The municipality of Monte Romano, like many of the towns in Tuscia, was characterised by the Etruscan and Roman presence.
The village developed around a road (today's Aurelia Bis) and is located within a valley at the foot of the Rotonda, a very special hill with a summit formed by centuries-old oaks.
It was in this grove of oak trees that the first settlement of Monte Romano, the ancient Arx Montis Roman, was born.
The high position gave it a natural defence against attacks and easy control over the surrounding lands.
After the destruction of the Arx Montis Romani, this territory with the Monte Romano estate and the Rocca Respampani, became the property of the Ospedale del Santo Spirito in Sassia, which exploited these lands by imposing a more structured agricultural organisation on them. The peasants who worked these lands first settled in the old dwellings on the hill and later further down the valley, giving rise to the future colony of Monte Romano.

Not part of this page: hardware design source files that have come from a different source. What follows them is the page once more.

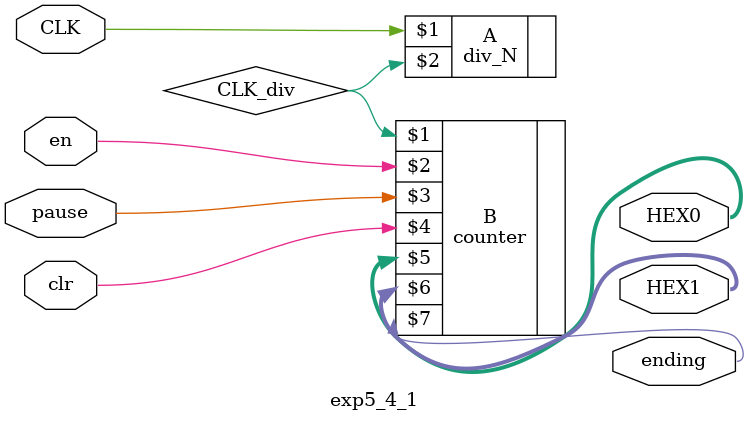
<source format=v>
module exp5_4_1(input CLK,input pause, input en,
input clr, output [6:0] HEX0, output [6:0] HEX1, output ending);
	wire CLK_div;
	div_N A (CLK,CLK_div);
	counter B (CLK_div,en,pause,clr, HEX0, HEX1,ending);
endmodule

</source>
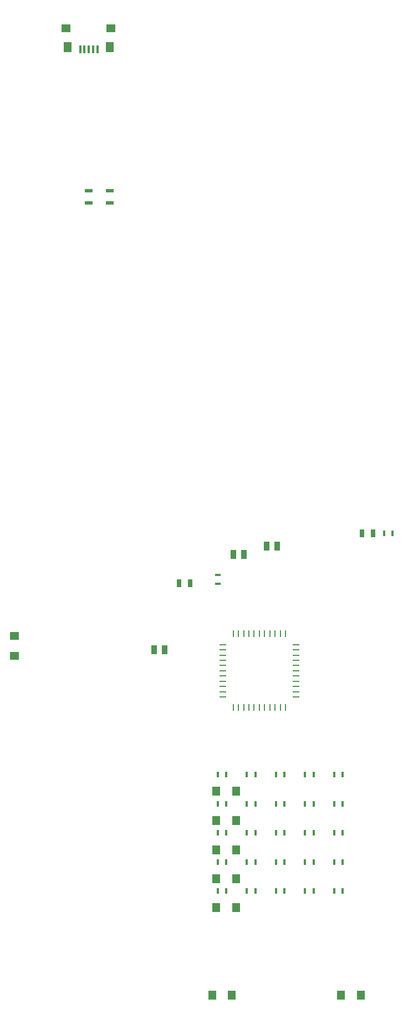
<source format=gbr>
%FSLAX23Y23*%
%MOIN*%
G04 EasyPC Gerber Version 17.0 Build 3379 *
%ADD18R,0.01000X0.04200*%
%ADD77R,0.01352X0.03340*%
%ADD17R,0.04200X0.01000*%
%ADD93R,0.03340X0.01352*%
%ADD79R,0.01400X0.05100*%
%ADD94R,0.05100X0.02200*%
%ADD97R,0.02600X0.05100*%
%ADD78R,0.03200X0.05300*%
%ADD95R,0.05100X0.05500*%
%ADD80R,0.05100X0.05900*%
%ADD81R,0.05300X0.04900*%
%ADD96R,0.05500X0.05100*%
X0Y0D02*
D02*
D17*
X1807Y1995D03*
Y2027D03*
Y2058D03*
Y2090D03*
Y2121D03*
Y2153D03*
Y2184D03*
Y2215D03*
Y2247D03*
Y2278D03*
Y2310D03*
X2249Y1995D03*
Y2027D03*
Y2058D03*
Y2090D03*
Y2121D03*
Y2153D03*
Y2184D03*
Y2215D03*
Y2247D03*
Y2278D03*
Y2310D03*
D02*
D18*
X1870Y1932D03*
Y2374D03*
X1902Y1932D03*
Y2374D03*
X1933Y1932D03*
Y2374D03*
X1965Y1932D03*
Y2374D03*
X1996Y1932D03*
Y2374D03*
X2028Y1932D03*
Y2374D03*
X2059Y1932D03*
Y2374D03*
X2090Y1932D03*
Y2374D03*
X2122Y1932D03*
Y2374D03*
X2153Y1932D03*
Y2374D03*
X2185Y1932D03*
Y2374D03*
D02*
D77*
X1777Y828D03*
Y1002D03*
Y1178D03*
Y1353D03*
Y1528D03*
X1828Y828D03*
Y1002D03*
Y1178D03*
Y1353D03*
Y1528D03*
X1952Y828D03*
Y1002D03*
Y1178D03*
Y1353D03*
Y1528D03*
X2003Y828D03*
Y1002D03*
Y1178D03*
Y1353D03*
Y1528D03*
X2127Y828D03*
Y1002D03*
Y1178D03*
Y1353D03*
Y1528D03*
X2178Y828D03*
Y1002D03*
Y1178D03*
Y1353D03*
Y1528D03*
X2302Y828D03*
Y1002D03*
Y1178D03*
Y1353D03*
Y1528D03*
X2353Y828D03*
Y1002D03*
Y1178D03*
Y1353D03*
Y1528D03*
X2477Y828D03*
Y1002D03*
Y1178D03*
Y1353D03*
Y1528D03*
X2528Y828D03*
Y1002D03*
Y1178D03*
Y1353D03*
Y1528D03*
X2777Y2978D03*
X2828D03*
D02*
D78*
X1396Y2278D03*
X1459D03*
X1871Y2853D03*
X1934D03*
X2071Y2903D03*
X2134D03*
D02*
D79*
X950Y5888D03*
X976D03*
X1001D03*
X1027D03*
X1053D03*
D02*
D80*
X875Y5903D03*
X1127D03*
D02*
D81*
X866Y6014D03*
X1136D03*
D02*
D93*
X1778Y2677D03*
Y2728D03*
D02*
D94*
X1002Y4966D03*
Y5039D03*
X1127Y4966D03*
Y5039D03*
D02*
D95*
X1743Y203D03*
X1768Y728D03*
Y903D03*
Y1077D03*
Y1252D03*
Y1428D03*
X1862Y203D03*
X1887Y728D03*
Y903D03*
Y1077D03*
Y1252D03*
Y1428D03*
X2518Y203D03*
X2637D03*
D02*
D96*
X553Y2243D03*
Y2362D03*
D02*
D97*
X1544Y2678D03*
X1611D03*
X2644Y2978D03*
X2711D03*
X0Y0D02*
M02*

</source>
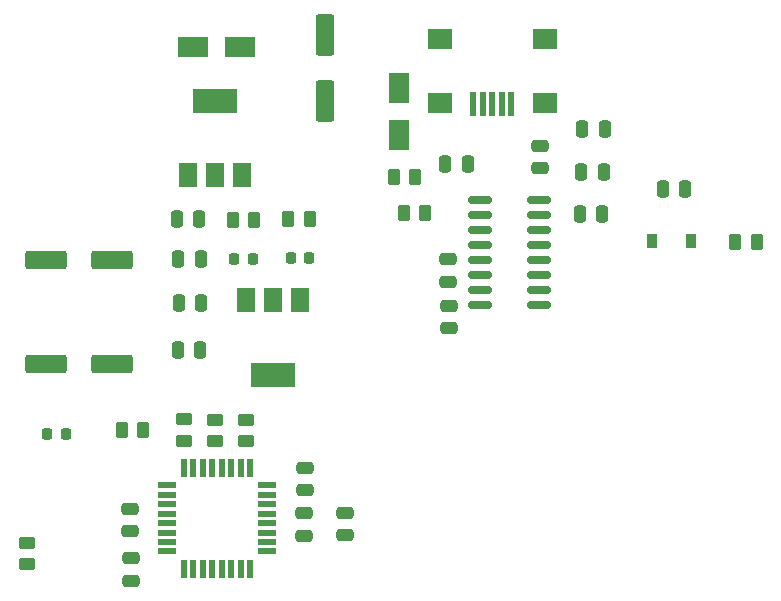
<source format=gbr>
%TF.GenerationSoftware,KiCad,Pcbnew,(6.0.5)*%
%TF.CreationDate,2022-09-16T11:29:29+05:30*%
%TF.ProjectId,wifi-module,77696669-2d6d-46f6-9475-6c652e6b6963,rev?*%
%TF.SameCoordinates,Original*%
%TF.FileFunction,Paste,Top*%
%TF.FilePolarity,Positive*%
%FSLAX46Y46*%
G04 Gerber Fmt 4.6, Leading zero omitted, Abs format (unit mm)*
G04 Created by KiCad (PCBNEW (6.0.5)) date 2022-09-16 11:29:29*
%MOMM*%
%LPD*%
G01*
G04 APERTURE LIST*
G04 Aperture macros list*
%AMRoundRect*
0 Rectangle with rounded corners*
0 $1 Rounding radius*
0 $2 $3 $4 $5 $6 $7 $8 $9 X,Y pos of 4 corners*
0 Add a 4 corners polygon primitive as box body*
4,1,4,$2,$3,$4,$5,$6,$7,$8,$9,$2,$3,0*
0 Add four circle primitives for the rounded corners*
1,1,$1+$1,$2,$3*
1,1,$1+$1,$4,$5*
1,1,$1+$1,$6,$7*
1,1,$1+$1,$8,$9*
0 Add four rect primitives between the rounded corners*
20,1,$1+$1,$2,$3,$4,$5,0*
20,1,$1+$1,$4,$5,$6,$7,0*
20,1,$1+$1,$6,$7,$8,$9,0*
20,1,$1+$1,$8,$9,$2,$3,0*%
G04 Aperture macros list end*
%ADD10R,1.800000X2.500000*%
%ADD11R,2.500000X1.800000*%
%ADD12RoundRect,0.250000X0.475000X-0.250000X0.475000X0.250000X-0.475000X0.250000X-0.475000X-0.250000X0*%
%ADD13RoundRect,0.218750X-0.218750X-0.256250X0.218750X-0.256250X0.218750X0.256250X-0.218750X0.256250X0*%
%ADD14RoundRect,0.250000X-0.475000X0.250000X-0.475000X-0.250000X0.475000X-0.250000X0.475000X0.250000X0*%
%ADD15R,1.500000X2.000000*%
%ADD16R,3.800000X2.000000*%
%ADD17RoundRect,0.250000X1.500000X0.550000X-1.500000X0.550000X-1.500000X-0.550000X1.500000X-0.550000X0*%
%ADD18RoundRect,0.250000X-0.550000X1.500000X-0.550000X-1.500000X0.550000X-1.500000X0.550000X1.500000X0*%
%ADD19RoundRect,0.250000X0.262500X0.450000X-0.262500X0.450000X-0.262500X-0.450000X0.262500X-0.450000X0*%
%ADD20RoundRect,0.250000X-0.250000X-0.475000X0.250000X-0.475000X0.250000X0.475000X-0.250000X0.475000X0*%
%ADD21RoundRect,0.250000X0.250000X0.475000X-0.250000X0.475000X-0.250000X-0.475000X0.250000X-0.475000X0*%
%ADD22RoundRect,0.250000X-0.262500X-0.450000X0.262500X-0.450000X0.262500X0.450000X-0.262500X0.450000X0*%
%ADD23R,0.500000X2.000000*%
%ADD24R,2.000000X1.700000*%
%ADD25RoundRect,0.250000X-0.450000X0.262500X-0.450000X-0.262500X0.450000X-0.262500X0.450000X0.262500X0*%
%ADD26RoundRect,0.250000X0.450000X-0.262500X0.450000X0.262500X-0.450000X0.262500X-0.450000X-0.262500X0*%
%ADD27R,1.600000X0.550000*%
%ADD28R,0.550000X1.600000*%
%ADD29RoundRect,0.150000X-0.825000X-0.150000X0.825000X-0.150000X0.825000X0.150000X-0.825000X0.150000X0*%
%ADD30R,0.900000X1.200000*%
G04 APERTURE END LIST*
D10*
%TO.C,D4*%
X103650000Y-61120000D03*
X103650000Y-57120000D03*
%TD*%
D11*
%TO.C,D1*%
X90200000Y-53650000D03*
X86200000Y-53650000D03*
%TD*%
D12*
%TO.C,C4*%
X99090000Y-95010000D03*
X99090000Y-93110000D03*
%TD*%
D13*
%TO.C,D2*%
X73912500Y-86410000D03*
X75487500Y-86410000D03*
%TD*%
D14*
%TO.C,C17*%
X115650000Y-62020000D03*
X115650000Y-63920000D03*
%TD*%
D12*
%TO.C,C13*%
X107870000Y-77460000D03*
X107870000Y-75560000D03*
%TD*%
D15*
%TO.C,U2*%
X85770000Y-64500000D03*
D16*
X88070000Y-58200000D03*
D15*
X88070000Y-64500000D03*
X90370000Y-64500000D03*
%TD*%
D17*
%TO.C,C6*%
X79400000Y-80470000D03*
X73800000Y-80470000D03*
%TD*%
D13*
%TO.C,D3*%
X89735000Y-71570000D03*
X91310000Y-71570000D03*
%TD*%
D17*
%TO.C,C2*%
X79360000Y-71700000D03*
X73760000Y-71700000D03*
%TD*%
D18*
%TO.C,C3*%
X97390000Y-52600000D03*
X97390000Y-58200000D03*
%TD*%
D19*
%TO.C,R7*%
X96142500Y-68260000D03*
X94317500Y-68260000D03*
%TD*%
D20*
%TO.C,C19*%
X119000000Y-67820000D03*
X120900000Y-67820000D03*
%TD*%
D21*
%TO.C,C7*%
X86770000Y-68260000D03*
X84870000Y-68260000D03*
%TD*%
D22*
%TO.C,R6*%
X89597500Y-68270000D03*
X91422500Y-68270000D03*
%TD*%
D19*
%TO.C,R10*%
X133982500Y-70190000D03*
X132157500Y-70190000D03*
%TD*%
D21*
%TO.C,C10*%
X86890000Y-71630000D03*
X84990000Y-71630000D03*
%TD*%
D22*
%TO.C,R4*%
X80207500Y-86070000D03*
X82032500Y-86070000D03*
%TD*%
D14*
%TO.C,C1*%
X95700000Y-89280000D03*
X95700000Y-91180000D03*
%TD*%
D23*
%TO.C,J6*%
X113170000Y-58525000D03*
X112370000Y-58525000D03*
X111570000Y-58525000D03*
X110770000Y-58525000D03*
X109970000Y-58525000D03*
D24*
X107120000Y-52975000D03*
X107120000Y-58425000D03*
X116020000Y-52975000D03*
X116020000Y-58425000D03*
%TD*%
D25*
%TO.C,R2*%
X72170000Y-95630000D03*
X72170000Y-97455000D03*
%TD*%
D12*
%TO.C,C5*%
X95670000Y-95030000D03*
X95670000Y-93130000D03*
%TD*%
D14*
%TO.C,C12*%
X107850000Y-71620000D03*
X107850000Y-73520000D03*
%TD*%
D26*
%TO.C,R5*%
X90690000Y-87022500D03*
X90690000Y-85197500D03*
%TD*%
D27*
%TO.C,U1*%
X84020000Y-90770000D03*
X84020000Y-91570000D03*
X84020000Y-92370000D03*
X84020000Y-93170000D03*
X84020000Y-93970000D03*
X84020000Y-94770000D03*
X84020000Y-95570000D03*
X84020000Y-96370000D03*
D28*
X85470000Y-97820000D03*
X86270000Y-97820000D03*
X87070000Y-97820000D03*
X87870000Y-97820000D03*
X88670000Y-97820000D03*
X89470000Y-97820000D03*
X90270000Y-97820000D03*
X91070000Y-97820000D03*
D27*
X92520000Y-96370000D03*
X92520000Y-95570000D03*
X92520000Y-94770000D03*
X92520000Y-93970000D03*
X92520000Y-93170000D03*
X92520000Y-92370000D03*
X92520000Y-91570000D03*
X92520000Y-90770000D03*
D28*
X91070000Y-89320000D03*
X90270000Y-89320000D03*
X89470000Y-89320000D03*
X88670000Y-89320000D03*
X87870000Y-89320000D03*
X87070000Y-89320000D03*
X86270000Y-89320000D03*
X85470000Y-89320000D03*
%TD*%
D12*
%TO.C,C8*%
X80900000Y-94670000D03*
X80900000Y-92770000D03*
%TD*%
D29*
%TO.C,U4*%
X110565000Y-66605000D03*
X110565000Y-67875000D03*
X110565000Y-69145000D03*
X110565000Y-70415000D03*
X110565000Y-71685000D03*
X110565000Y-72955000D03*
X110565000Y-74225000D03*
X110565000Y-75495000D03*
X115515000Y-75495000D03*
X115515000Y-74225000D03*
X115515000Y-72955000D03*
X115515000Y-71685000D03*
X115515000Y-70415000D03*
X115515000Y-69145000D03*
X115515000Y-67875000D03*
X115515000Y-66605000D03*
%TD*%
D20*
%TO.C,C18*%
X119180000Y-60590000D03*
X121080000Y-60590000D03*
%TD*%
D13*
%TO.C,D5*%
X94522500Y-71560000D03*
X96097500Y-71560000D03*
%TD*%
D22*
%TO.C,R8*%
X104077500Y-67750000D03*
X105902500Y-67750000D03*
%TD*%
D26*
%TO.C,R3*%
X85450000Y-87012500D03*
X85450000Y-85187500D03*
%TD*%
D15*
%TO.C,U3*%
X95280000Y-75110000D03*
X92980000Y-75110000D03*
D16*
X92980000Y-81410000D03*
D15*
X90680000Y-75110000D03*
%TD*%
D30*
%TO.C,D6*%
X128420000Y-70060000D03*
X125120000Y-70060000D03*
%TD*%
D21*
%TO.C,C20*%
X127920000Y-65710000D03*
X126020000Y-65710000D03*
%TD*%
D26*
%TO.C,R1*%
X88120000Y-87042500D03*
X88120000Y-85217500D03*
%TD*%
D14*
%TO.C,C9*%
X80980000Y-96950000D03*
X80980000Y-98850000D03*
%TD*%
D21*
%TO.C,C15*%
X86840000Y-79310000D03*
X84940000Y-79310000D03*
%TD*%
%TO.C,C11*%
X86910000Y-75320000D03*
X85010000Y-75320000D03*
%TD*%
D20*
%TO.C,C14*%
X107600000Y-63570000D03*
X109500000Y-63570000D03*
%TD*%
D22*
%TO.C,R9*%
X103237500Y-64680000D03*
X105062500Y-64680000D03*
%TD*%
D21*
%TO.C,C16*%
X121000000Y-64230000D03*
X119100000Y-64230000D03*
%TD*%
M02*

</source>
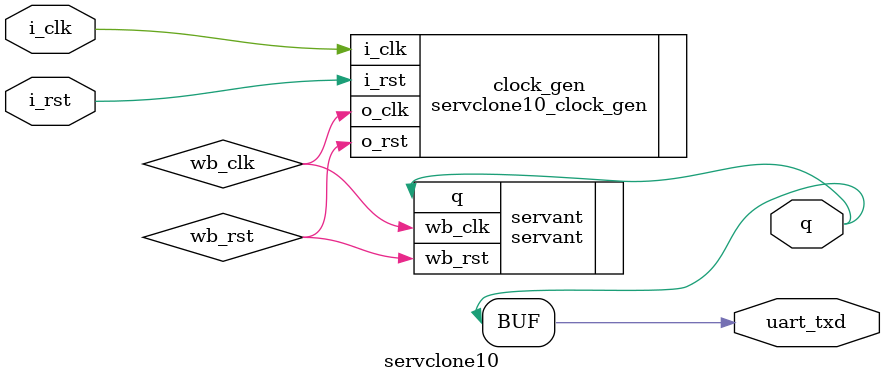
<source format=v>
`default_nettype none
module servclone10
(
 input wire 	   i_clk,
 input wire 	   i_rst,
 output wire 	   q,
 output wire 	   uart_txd);

   parameter memfile = "zephyr_hello.hex";
   parameter memsize = 8192;

   wire      wb_clk;
   wire      wb_rst;

   assign uart_txd = q;

   servclone10_clock_gen clock_gen
     (.i_clk (i_clk),
      .i_rst (i_rst),
      .o_clk (wb_clk),
      .o_rst (wb_rst));

   servant
     #(.memfile (memfile),
       .memsize (memsize))
   servant
     (.wb_clk (wb_clk),
      .wb_rst (wb_rst),
      .q      (q));

endmodule

</source>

However, it was in the following century, the 18th, that the real development of Monte Romano took place, with the construction of new architectural elements, such as the Prisons and the Clock Tower, the
Mascherone Fountain and much more.
The route then continues to Civitella Cesi, a village (a hamlet of Blera) perched on a small tuff tongue lapped by the Borgonero ditch to the southwest and the Petrella source ditch to the northeast.